Tuesday, August 18, 2009

Airport Security... How I do Love Thee...

I feel the need to complain. I was at Suvarnabhumi airport in Bangkok and if you were there early Friday morning, August 15, 2009, you would have found me at gate E9 both waiting for my flight to board and also fuming at the incredibly ridiculous rules one is subjected to if one is attempting air travel. As I often do. And to top it off, I had been up for over twenty-four hours. I had been at the airport for about seven hours, and in spite of having had a yummy breakfast of a Whopper with Cheese menu from Burger King, I was not in the best of moods. If I were a woman, you might even say I was PMS-ing.

I have had it to here, HERE I say, with airport security rules. I don’t understand them. Yes, I have seen the signs and I don’t pack ice-skates, axes, canisters of petrol, semi-automatic weapons, kerosene, or even leaf blowers in my carry-on luggage. I know better than that. I’m a safety boy and a good little traveler. But I did happen to have a glass, a real live breakable glass beer mug from Myanmar in my carry-on. In fact, I only had the one backpack, so everything I had with me was destined to be stowed away in the overhead bin.

Anyone who flies knows that the laptop has to come out and be scanned separately, belts tend to be removed, pockets get emptied and any liquid or gel goes into the clear plastic baggies available at the security check for “your convenience”. I would like to know who decided it was convenient for me, because I would like to give them a little cuddle.

So I get to the security check and get asked if I have any liquids. The first thing I pull out is my over-priced waterproof, and it REALLY is waterproof and didn’t once melt into my eyes, sunblock I bought on Ko Samet. I don’t want it as a souvenir, but like most things on an island it was triple the normal price. And as I am quite small, I used only a portion of it. It got confiscated. Why? Because it is in a container of over 100 milliliters. 125ml to be exact. She looked at me as if I had some dastardly plan cooking, to sunblock myself at 36,000 feet.

Then she took my brand new tube of Colgate because there was almost the full 150ml of it. It was the same tube I bought in Sukhothai. The tube I have carried as if it were my own child. And it wouldn’t be so bad if there were size selections in smaller cities and villages. But there aren’t. You bloody well take what they give you, mister! So I will be flying back without my sunblock and without toothpaste. And I was planning on brushing just after security and again just before I landed, as is my ritual. And I had news-worthy Whopper breath!

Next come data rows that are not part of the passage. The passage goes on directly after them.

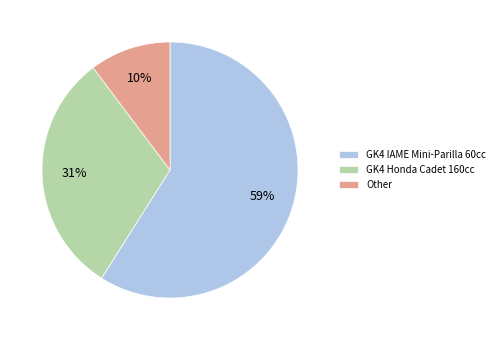

Is the sum of Other and GK4 IAME Mini-Parilla 60cc greater than half?

Yes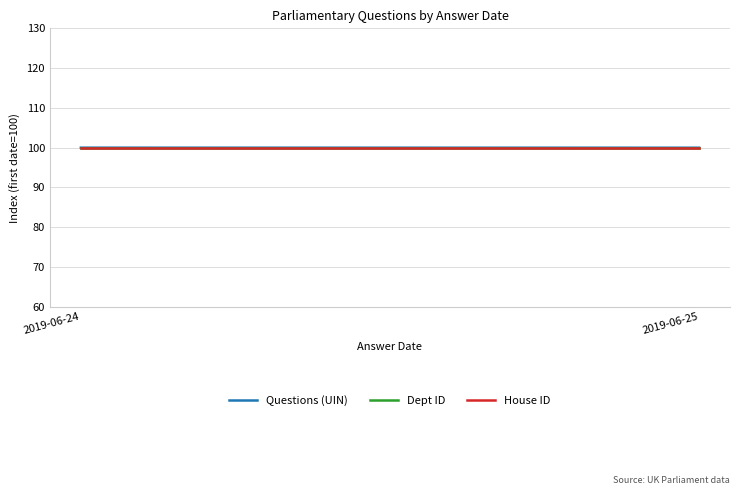

What is the sum of the Dept ID values at 2019-06-25 and 2019-06-24?

200.0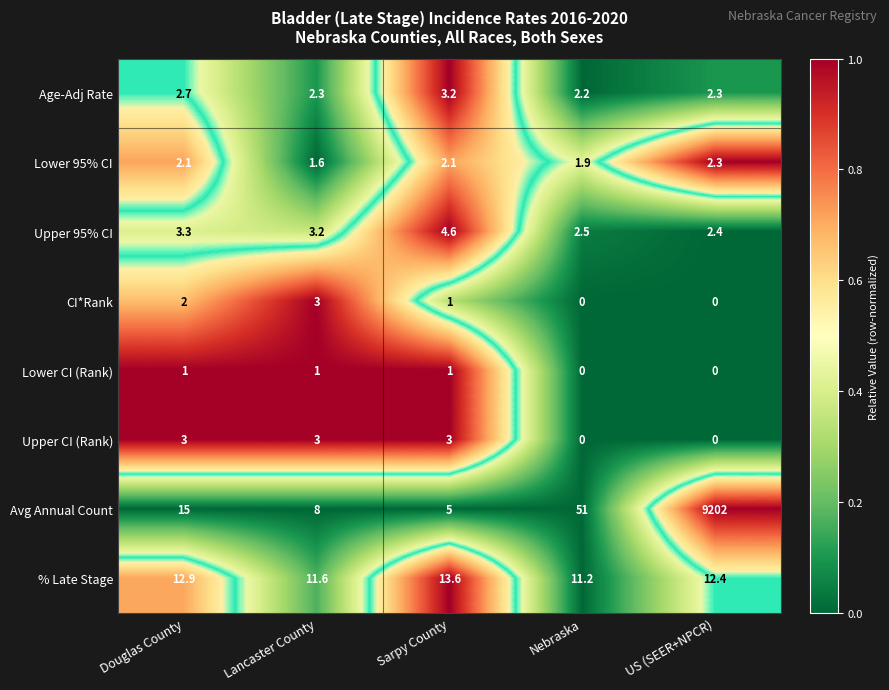

List the labels in order of Lower CI (Rank) value, smallest first.

Nebraska, US (SEER+NPCR), Douglas County, Lancaster County, Sarpy County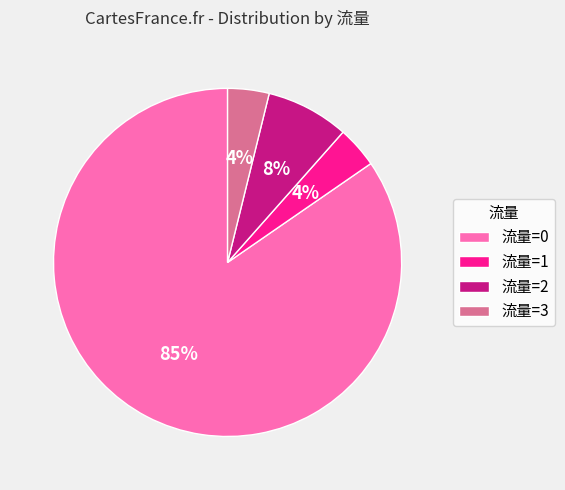

Count the number of slices in the pie.

4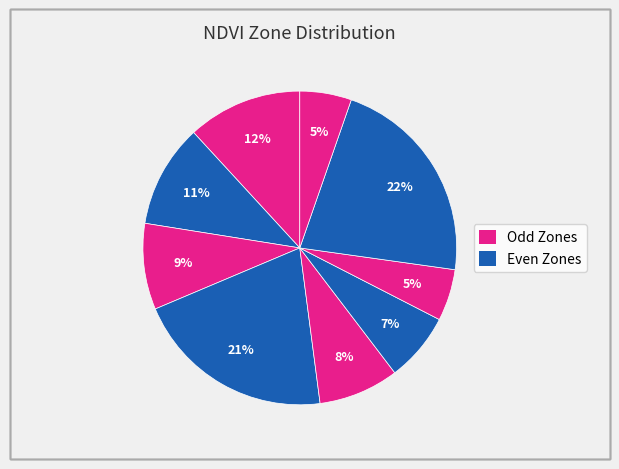

To the nearest percent, what is the difference between the largest and smallest slice percentages?

17%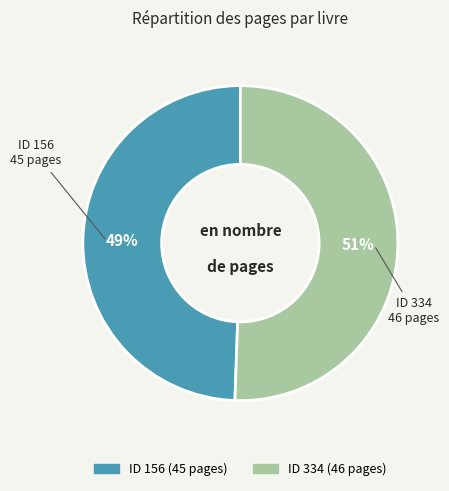

Is there any slice that represents more than half of the pie?

Yes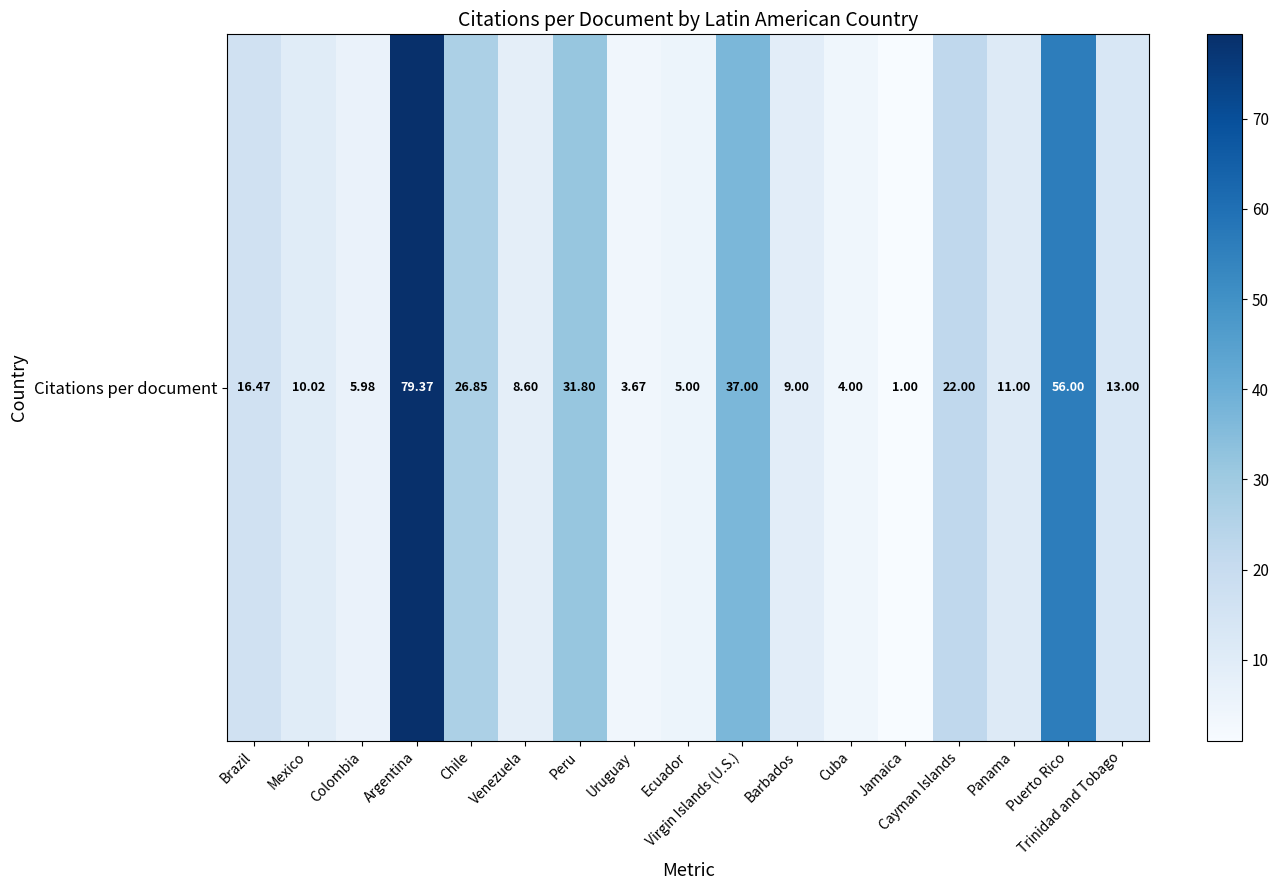

What is the difference between the values at Virgin Islands (U.S.) and Cuba?

33.0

But what really gets me is the fact that right after she took my sunblock but before she eyed my Colgate gel, I accidentally pulled out the glass mug. Both security people saw it, and I was even forthcoming with the information and said “oh, this is glass” expecting that to be tossed in the bin. I knew that might happen when I took it out of Myanmar. I had been expecting it, really. But they didn’t even flinch and so I put it back in my backpack. I also had miles and miles of cables with me, a laptop, a camera with multiple lenses and multiple batteries. I had a Lonely Planet thick enough to be used as a wheel block for the plane. But what to they take? My sunblock and toothpaste. I forget about the bottle of Kamillosan in my bag, my MAC lipbalm and my FCUK hair wax. All of which should have been in the plastic baggie, none of which were and none of which got noticed or confiscated during the scan. Next time, I will “forget” anything oversized and see what happens. I am always early. I always have time to kill at the airport, might as well have some fun by getting on the nerves of those behind me.

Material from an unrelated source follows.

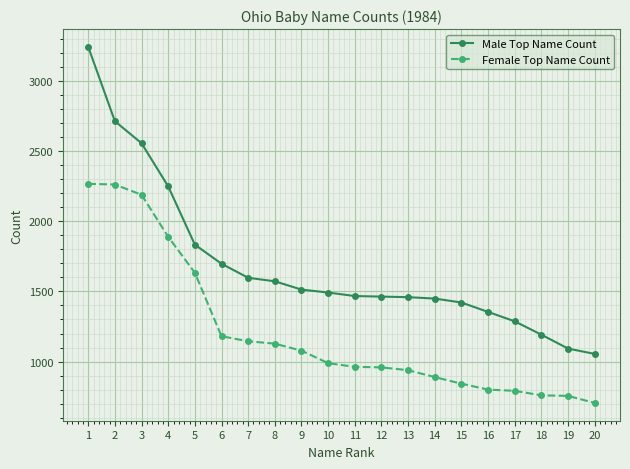

Where does the Female Top Name Count series first go above 989?

1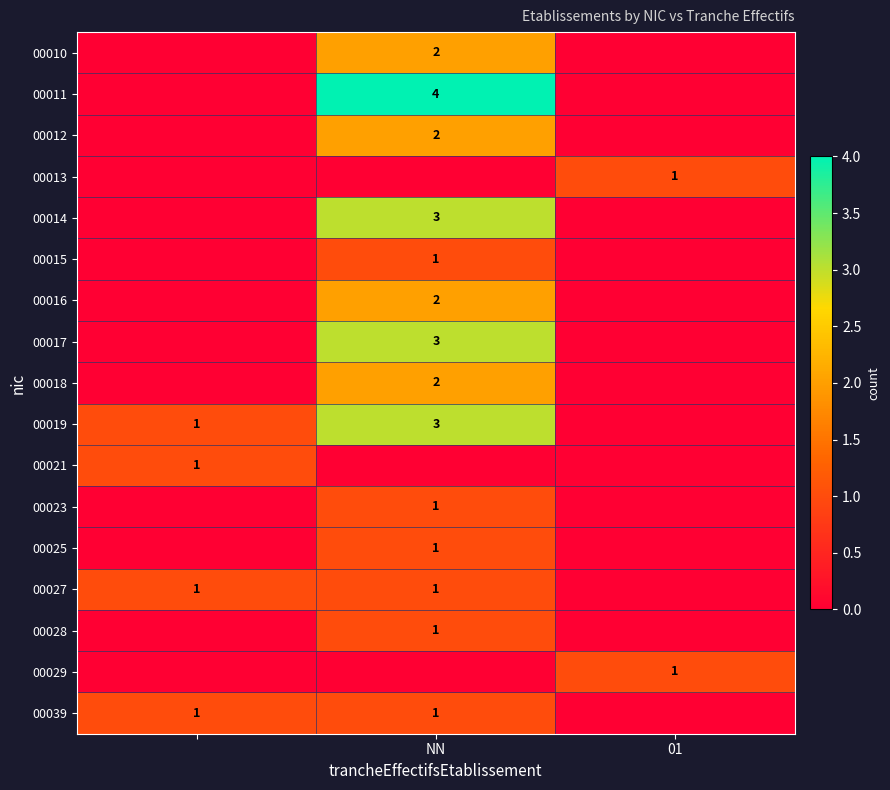

True or false: 00028 has a value of 1 at NN.

True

I know this is all about safety and I am all for getting from A to Z without any mid-air disasters, but I don’t get the logic. I can take thick, breakable glass on board, but not toothpaste. They serve the meals with metal knives and forks and glasses. In all classes on Thai Airways, which I happen to be flying. I know this is my fault, I forgot to check the volume, but where is the logic to all of this? Since when is brushing teeth a security issue?

It isn’t even about the amount of the substance, it is about the mount of the substance per package. Last time I took five tubes of the same L’Oreal face wash home and it was no problem. Each package was under 100ml. So had my backpack been filled with hundreds of packets of toothpaste or sunblock, they would not have cared as long as each individual package was under 100ml. Makes no sense to me at all.

And all of this was after being told I could not listen to my iPod or have my mobile turned on in the visa processing center a few days earlier, because batteries were a security hazard. So I turned of my iPod and my iPhone, put them both in the bag that held my digital camera and extra battery which the guard examined and was admitted into the visa processing center by the very same guard.

I am all for rules, but let’s have some logic and some consistency. And some common sense. That is really what gets on my nerves. Well, that and the lady behind me who poured what smelled like gallons of Patpong Girl perfume all over herself while we were descending, but before we got put into an hour-long holding pattern over the Delhi.

1 comment:

  1. (sigh) Don't forget the shoes.... they come off for another slice of my convenience.

    My husband was once "caught" with an electric toothbrush in his carry-on. He had to remove it - allegedly he could BRUSH people to death, or at least the threat of it would be enough to divert the plane, and who would be laughing then, EH??